From the most conservative to the most liberal, all philosophers of law are of a mind that all is permitted save what is prohibited. There’s a very simple reason for this. There isn’t enough ink the universe, let alone on the planet, to write down all the things we can do. Moreover, from the most conservative to the most liberal, all philosophers of law are of a mind that the state must have a reason to prohibit the behaviour it prohibits. Where they differ is over what can count as such a reason. John Stuart Mill thinks the state should only interfere to prevent harm to others. John Locke thinks it should confine itself to enforcing the natural law. And Thomas Hobbes thinks it’s whatever it takes to maintain the peace. That Mill and Locke are wrong and Hobbes is right I take to be a duh. So I’m entitled to move on to …

But if, as Hobbes thinks, the question is what’s likely to keep the peace and what’s likely to disrupt it, then we needn’t appeal to any ‘principles’ whatsoever. It’s a purely empirical question, and as such it could vary from place to place and from time to time. For example, I don’t challenge haggis, I ridicule it. But we could imagine circumstances – could we not? – under which such ridicule would constitute actionable deprecation. Imagine that Scotland secedes from England, as well it might, over Brexit. A bloody war ensues. A highly fragile peace agreement is reached. Then my comments about haggis aren’t so funny any more, are they?

If this is right – and I think it is – then the question we have to ask is not whether Tony Hall’s saddling the Israelis with all these attacks is likely to cause hared of Jews. I’m a very hateful person. I hate all kinds of people. But I’m not going to go to war against any of them. Nor am I even going to publicly deprecate them. I’m just going to silently seethe. No harm in that. And, say all three of Mill and Locke and Hobbes, no harm no foul.

So rather the question has to be whether saddling the Israelis with all these attacks is likely to cause either physical harm to Jews-qua-Jews, or at least deprecation of Jews-qua-Jews, as distinct from physical harm and/or deprecation of those putatively involved in these attacks. But surely those who are involved, assuming they are, should be punished, or at the very least deprecated. So the charge against Hall has got to be either that a) these people are being falsely accused by him, and therefore unjustly exposed to violence or deprecation, or else b) whether falsely accused or not, his accusations are exposing them to vigilante justice or deprecation.

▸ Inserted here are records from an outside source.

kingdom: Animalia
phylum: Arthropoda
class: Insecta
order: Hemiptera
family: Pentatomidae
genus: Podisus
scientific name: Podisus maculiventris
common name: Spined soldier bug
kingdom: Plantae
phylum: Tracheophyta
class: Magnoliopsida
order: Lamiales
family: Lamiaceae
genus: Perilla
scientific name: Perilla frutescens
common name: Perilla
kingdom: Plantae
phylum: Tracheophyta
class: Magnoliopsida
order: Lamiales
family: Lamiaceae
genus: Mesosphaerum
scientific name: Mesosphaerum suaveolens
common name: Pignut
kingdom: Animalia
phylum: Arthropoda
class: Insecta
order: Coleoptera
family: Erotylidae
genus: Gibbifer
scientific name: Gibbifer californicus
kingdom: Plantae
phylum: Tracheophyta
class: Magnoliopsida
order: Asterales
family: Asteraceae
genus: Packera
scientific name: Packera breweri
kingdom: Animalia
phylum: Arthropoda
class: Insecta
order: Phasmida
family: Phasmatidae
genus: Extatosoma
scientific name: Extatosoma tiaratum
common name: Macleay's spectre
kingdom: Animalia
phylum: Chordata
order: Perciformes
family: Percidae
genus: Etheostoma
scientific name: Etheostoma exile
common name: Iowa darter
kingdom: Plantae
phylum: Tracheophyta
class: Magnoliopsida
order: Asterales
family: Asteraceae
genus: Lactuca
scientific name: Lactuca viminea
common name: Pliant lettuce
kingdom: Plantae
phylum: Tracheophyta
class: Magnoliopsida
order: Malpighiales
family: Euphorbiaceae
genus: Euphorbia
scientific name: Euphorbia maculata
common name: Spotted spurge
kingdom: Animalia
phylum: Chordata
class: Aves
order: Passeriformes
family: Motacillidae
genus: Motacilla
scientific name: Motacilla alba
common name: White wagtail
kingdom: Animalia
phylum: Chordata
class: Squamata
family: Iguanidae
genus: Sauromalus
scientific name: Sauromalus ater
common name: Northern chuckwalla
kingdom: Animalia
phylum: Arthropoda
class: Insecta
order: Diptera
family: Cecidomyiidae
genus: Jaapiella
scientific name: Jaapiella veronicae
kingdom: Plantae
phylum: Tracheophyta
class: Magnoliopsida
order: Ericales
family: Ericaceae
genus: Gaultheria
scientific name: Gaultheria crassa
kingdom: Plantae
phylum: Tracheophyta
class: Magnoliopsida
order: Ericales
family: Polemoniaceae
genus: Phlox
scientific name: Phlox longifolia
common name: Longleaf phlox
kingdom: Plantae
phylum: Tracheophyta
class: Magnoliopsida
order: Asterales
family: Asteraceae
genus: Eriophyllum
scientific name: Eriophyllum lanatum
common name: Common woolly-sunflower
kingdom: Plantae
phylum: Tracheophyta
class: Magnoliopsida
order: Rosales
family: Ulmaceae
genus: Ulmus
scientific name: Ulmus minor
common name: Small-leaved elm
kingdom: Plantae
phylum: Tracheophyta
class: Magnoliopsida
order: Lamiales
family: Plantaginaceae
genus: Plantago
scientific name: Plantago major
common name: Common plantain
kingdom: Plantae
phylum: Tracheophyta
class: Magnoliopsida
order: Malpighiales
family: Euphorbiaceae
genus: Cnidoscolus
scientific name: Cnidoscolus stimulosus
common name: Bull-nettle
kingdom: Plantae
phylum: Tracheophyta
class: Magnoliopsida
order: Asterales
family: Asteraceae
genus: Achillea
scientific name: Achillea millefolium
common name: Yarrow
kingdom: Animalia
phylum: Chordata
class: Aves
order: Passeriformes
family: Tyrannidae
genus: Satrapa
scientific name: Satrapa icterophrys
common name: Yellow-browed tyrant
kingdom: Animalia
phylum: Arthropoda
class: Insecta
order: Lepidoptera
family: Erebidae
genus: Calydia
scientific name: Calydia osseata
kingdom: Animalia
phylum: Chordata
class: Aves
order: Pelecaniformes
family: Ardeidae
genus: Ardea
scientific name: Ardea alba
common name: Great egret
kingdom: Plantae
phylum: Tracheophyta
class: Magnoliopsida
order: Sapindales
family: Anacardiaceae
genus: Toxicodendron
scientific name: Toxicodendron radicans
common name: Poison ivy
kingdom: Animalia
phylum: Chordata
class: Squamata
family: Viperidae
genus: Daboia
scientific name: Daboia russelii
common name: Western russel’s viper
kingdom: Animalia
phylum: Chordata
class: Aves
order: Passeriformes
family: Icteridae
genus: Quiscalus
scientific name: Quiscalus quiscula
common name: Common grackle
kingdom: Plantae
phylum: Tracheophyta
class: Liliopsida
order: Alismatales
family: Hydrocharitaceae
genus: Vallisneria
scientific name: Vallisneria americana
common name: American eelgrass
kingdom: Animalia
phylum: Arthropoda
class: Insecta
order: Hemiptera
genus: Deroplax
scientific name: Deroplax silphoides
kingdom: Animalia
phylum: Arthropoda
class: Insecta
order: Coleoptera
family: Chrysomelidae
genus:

But neither of these charges against Hall makes any sense. No one could be charged with 9/11 without first being suspected of it. And the police hold no monopoly on suspicion. Nor on publicizing their suspicions. And besides, who exactly is being exposed to violence or deprecation by Hall publicizing his suspicions? Presumably the government of Israel. But surely every government on the planet exposes itself to violence or deprecation. That just goes with the territory of being a government.

Of course every government on the planet makes it a criminal offence to commit violence and/or incite violence against it. It would be an odd government indeed that didn’t. But so far as I know, Hall hasn’t advocated violence against the Israeli government. And even if he had, advocating violence against the Israeli government is not an offense here in Canada. In some countries, by the way – North Korea, China, Turkey, to name just a few – it’s also a criminal offense to deprecate the government. But I don’t think we’d want to express our solidarity with these regimes by going after Hall on their behalf for deprecating them.

So when all is said and done, it strikes me that the case against Hall is dead in the water. It’s dead in the water not because s. 319 of the Criminal Code, Canada’s hate speech law, is incoherent. It’s dead in the water because Hall hasn’t contravened it and, given his particular beef, which is political rather than racial, he couldn’t contravene it if he tried.